The interactive learning activity and panel debriefing were critical in making the scenarios real, giving students perspective, knowledge, and communication tools for use in their future practice. This study supports the need for the provision of such content on providing trauma-informed care and the recognition of secondary traumatic stress in practice for perinatal nurses (Beck & Gable, 2012; Beck et al., 2017). It answers the call by Decker et al. (2015) for providing realistic and applicable scenarios to promote nursing education. Significant results were identified for the acquisition of communication techniques, and the theme that personal stories will help nursing students in future practice emerged during the content analysis.
Besides the exemplar quotes presented, students found that they could take some key phrases that the experts suggested and incorporate them into practice.
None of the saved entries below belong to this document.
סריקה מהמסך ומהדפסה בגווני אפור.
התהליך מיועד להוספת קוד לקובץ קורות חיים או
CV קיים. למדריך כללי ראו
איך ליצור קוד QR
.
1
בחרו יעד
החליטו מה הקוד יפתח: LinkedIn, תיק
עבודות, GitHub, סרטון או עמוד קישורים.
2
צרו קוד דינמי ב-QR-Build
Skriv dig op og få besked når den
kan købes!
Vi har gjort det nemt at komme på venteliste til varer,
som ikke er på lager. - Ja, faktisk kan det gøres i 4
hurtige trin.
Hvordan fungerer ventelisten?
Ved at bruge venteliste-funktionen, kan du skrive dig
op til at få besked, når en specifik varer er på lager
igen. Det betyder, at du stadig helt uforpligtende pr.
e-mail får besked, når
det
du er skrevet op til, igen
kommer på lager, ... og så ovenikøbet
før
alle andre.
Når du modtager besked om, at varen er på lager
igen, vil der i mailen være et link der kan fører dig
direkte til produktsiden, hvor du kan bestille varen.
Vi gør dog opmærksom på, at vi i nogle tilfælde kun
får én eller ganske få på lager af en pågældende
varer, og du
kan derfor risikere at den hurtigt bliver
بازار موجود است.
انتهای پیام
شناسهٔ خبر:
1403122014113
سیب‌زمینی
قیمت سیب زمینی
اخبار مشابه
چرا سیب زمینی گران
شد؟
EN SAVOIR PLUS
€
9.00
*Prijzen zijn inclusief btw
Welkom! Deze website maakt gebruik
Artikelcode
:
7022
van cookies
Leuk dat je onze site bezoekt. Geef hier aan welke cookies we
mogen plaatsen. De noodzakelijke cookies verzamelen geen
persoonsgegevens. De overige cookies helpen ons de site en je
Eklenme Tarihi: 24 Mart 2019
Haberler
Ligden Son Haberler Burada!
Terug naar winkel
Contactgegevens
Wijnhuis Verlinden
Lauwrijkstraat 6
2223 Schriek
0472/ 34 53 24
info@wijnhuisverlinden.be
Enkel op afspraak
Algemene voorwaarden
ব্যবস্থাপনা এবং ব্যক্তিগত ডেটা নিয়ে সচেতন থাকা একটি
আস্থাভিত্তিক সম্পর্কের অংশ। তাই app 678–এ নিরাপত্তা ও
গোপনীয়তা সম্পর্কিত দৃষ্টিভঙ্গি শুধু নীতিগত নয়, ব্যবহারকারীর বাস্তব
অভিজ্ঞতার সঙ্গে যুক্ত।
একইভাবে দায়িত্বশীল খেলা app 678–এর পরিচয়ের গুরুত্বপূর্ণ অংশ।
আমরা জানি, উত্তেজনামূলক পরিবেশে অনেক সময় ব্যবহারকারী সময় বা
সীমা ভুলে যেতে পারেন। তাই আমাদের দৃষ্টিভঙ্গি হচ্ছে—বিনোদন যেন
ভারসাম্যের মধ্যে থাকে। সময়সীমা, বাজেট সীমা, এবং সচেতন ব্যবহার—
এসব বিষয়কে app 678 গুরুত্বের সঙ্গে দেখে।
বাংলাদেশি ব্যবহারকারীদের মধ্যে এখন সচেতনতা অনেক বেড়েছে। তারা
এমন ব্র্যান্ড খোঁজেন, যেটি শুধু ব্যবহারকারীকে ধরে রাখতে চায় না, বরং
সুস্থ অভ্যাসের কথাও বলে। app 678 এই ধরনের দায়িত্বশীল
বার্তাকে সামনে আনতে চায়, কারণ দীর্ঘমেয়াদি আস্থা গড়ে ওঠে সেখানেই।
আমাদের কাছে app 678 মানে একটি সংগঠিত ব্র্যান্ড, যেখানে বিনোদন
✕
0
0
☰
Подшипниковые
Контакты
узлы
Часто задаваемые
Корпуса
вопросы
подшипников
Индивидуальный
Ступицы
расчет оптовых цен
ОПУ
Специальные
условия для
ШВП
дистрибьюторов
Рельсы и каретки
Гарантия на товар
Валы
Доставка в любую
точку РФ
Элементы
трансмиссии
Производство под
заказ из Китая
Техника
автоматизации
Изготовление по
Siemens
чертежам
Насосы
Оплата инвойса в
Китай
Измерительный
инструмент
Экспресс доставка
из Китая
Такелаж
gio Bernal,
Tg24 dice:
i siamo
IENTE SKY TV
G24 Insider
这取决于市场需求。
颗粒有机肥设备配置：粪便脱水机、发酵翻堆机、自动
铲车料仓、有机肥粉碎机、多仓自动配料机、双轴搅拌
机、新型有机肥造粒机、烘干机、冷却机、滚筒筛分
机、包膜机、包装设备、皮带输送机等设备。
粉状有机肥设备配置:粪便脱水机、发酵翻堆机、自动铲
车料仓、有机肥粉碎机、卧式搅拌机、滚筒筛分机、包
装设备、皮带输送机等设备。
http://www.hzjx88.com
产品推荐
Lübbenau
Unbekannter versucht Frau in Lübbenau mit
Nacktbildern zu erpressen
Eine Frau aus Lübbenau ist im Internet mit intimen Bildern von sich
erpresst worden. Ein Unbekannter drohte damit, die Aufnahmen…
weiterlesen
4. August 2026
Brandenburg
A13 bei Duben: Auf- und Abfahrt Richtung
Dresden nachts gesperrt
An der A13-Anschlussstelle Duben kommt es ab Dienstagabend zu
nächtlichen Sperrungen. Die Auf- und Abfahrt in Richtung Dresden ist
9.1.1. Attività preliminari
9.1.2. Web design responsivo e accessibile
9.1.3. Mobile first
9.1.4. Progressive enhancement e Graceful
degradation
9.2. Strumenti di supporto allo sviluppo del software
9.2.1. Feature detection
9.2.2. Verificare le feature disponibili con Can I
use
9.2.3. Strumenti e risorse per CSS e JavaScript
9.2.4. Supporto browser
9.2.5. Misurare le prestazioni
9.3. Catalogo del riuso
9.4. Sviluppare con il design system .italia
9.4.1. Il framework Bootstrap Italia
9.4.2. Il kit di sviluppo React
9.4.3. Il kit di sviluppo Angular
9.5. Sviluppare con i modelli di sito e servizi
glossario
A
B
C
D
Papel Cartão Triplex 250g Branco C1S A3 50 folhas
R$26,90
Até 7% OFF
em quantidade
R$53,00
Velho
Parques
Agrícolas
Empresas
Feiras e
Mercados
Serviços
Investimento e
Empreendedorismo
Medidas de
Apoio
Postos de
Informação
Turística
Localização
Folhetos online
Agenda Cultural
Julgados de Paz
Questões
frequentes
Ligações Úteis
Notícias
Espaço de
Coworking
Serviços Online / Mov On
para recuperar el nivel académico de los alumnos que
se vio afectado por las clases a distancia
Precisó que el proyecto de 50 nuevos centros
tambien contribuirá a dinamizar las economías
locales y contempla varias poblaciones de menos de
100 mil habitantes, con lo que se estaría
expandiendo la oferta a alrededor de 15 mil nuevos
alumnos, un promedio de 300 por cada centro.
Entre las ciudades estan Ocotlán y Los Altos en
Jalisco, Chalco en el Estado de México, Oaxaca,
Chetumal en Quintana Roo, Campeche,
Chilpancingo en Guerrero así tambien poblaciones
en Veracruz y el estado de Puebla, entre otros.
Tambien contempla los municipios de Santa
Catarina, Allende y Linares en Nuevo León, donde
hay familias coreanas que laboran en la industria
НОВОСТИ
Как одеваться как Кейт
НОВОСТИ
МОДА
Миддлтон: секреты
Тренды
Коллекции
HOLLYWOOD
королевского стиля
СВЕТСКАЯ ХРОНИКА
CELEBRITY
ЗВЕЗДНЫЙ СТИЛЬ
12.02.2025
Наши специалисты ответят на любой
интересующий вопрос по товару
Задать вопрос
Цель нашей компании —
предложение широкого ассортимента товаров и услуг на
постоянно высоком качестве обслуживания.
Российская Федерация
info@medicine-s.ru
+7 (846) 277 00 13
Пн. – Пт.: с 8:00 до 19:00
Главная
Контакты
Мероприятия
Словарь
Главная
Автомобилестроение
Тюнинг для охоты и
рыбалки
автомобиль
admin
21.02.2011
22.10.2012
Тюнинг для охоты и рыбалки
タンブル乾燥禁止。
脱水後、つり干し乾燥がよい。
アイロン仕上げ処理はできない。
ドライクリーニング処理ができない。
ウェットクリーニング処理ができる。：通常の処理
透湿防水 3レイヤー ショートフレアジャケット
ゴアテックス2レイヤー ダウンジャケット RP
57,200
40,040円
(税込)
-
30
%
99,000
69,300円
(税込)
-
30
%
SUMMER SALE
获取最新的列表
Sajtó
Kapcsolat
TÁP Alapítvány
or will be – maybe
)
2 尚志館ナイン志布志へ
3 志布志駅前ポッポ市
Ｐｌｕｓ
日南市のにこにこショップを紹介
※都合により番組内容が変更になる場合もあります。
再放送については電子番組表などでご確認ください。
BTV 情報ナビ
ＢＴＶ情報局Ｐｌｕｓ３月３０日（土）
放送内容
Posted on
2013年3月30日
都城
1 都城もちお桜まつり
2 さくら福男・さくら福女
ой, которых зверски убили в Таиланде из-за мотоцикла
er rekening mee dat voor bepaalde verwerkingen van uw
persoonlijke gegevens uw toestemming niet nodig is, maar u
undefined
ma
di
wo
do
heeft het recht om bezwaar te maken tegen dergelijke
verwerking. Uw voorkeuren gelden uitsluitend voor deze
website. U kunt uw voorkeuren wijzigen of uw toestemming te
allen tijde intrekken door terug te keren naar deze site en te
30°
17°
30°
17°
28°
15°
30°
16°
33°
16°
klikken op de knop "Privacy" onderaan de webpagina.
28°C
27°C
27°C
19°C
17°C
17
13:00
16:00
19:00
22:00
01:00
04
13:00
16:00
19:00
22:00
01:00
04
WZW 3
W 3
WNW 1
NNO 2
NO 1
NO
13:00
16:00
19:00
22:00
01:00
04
The mother who experienced a personal loss validated what nurses did that was helpful and what was not.
This research supports the use of this learning activity with nursing students and should be provided on a larger scale, potentially replicating this study in multiple sites with a larger sample. The activity has potential for use in the practice setting for new perinatal nurses who may not have had such content in their nursing education. The interprofessional nature of the learning activity models the collaborative team approach nursing students should expect to see in practice.
The sample of 54 nursing students demonstrated learning and acquisition of communication techniques (p = .000). Descriptive statistics demonstrate the simulations were realistic, applicable to their practice, and elicited strong emotional responses with participants feeling emotionally supported, filling the gap identified by Knight et al. (2015). Content analysis supported the quantitative results and found the personal stories of the expert panel to be applicable to practice, helping students gain strategies to incorporate into their practice. Evaluation of this innovative learning activity determined its applicability to academic settings, utilizing simulation and interprofessional resources so that learners can apply the knowledge and communication techniques into their caring behaviors while feeling supported to give such care and protecting themselves from secondary traumatic stress.